──────── Records provided

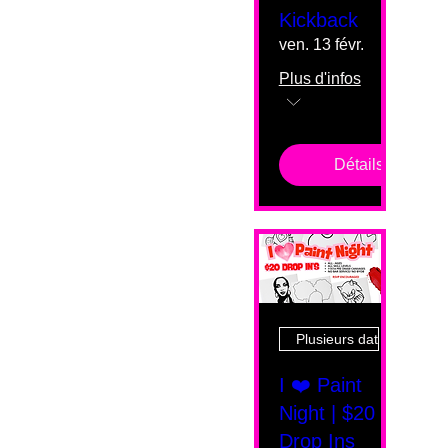
Kickback
ven. 13 févr.
Plus d'infos
Détails
Plusieurs dates
I ❤️ Paint
Night | $20
Drop Ins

────────────────

### Exercise prompt
Leaving out the pictures, repeat all of the entries exactly.

### Problem solution
Kickback
ven. 13 févr.
Plus d'infos
Détails
Plusieurs dates
I ❤️ Paint
Night | $20
Drop Ins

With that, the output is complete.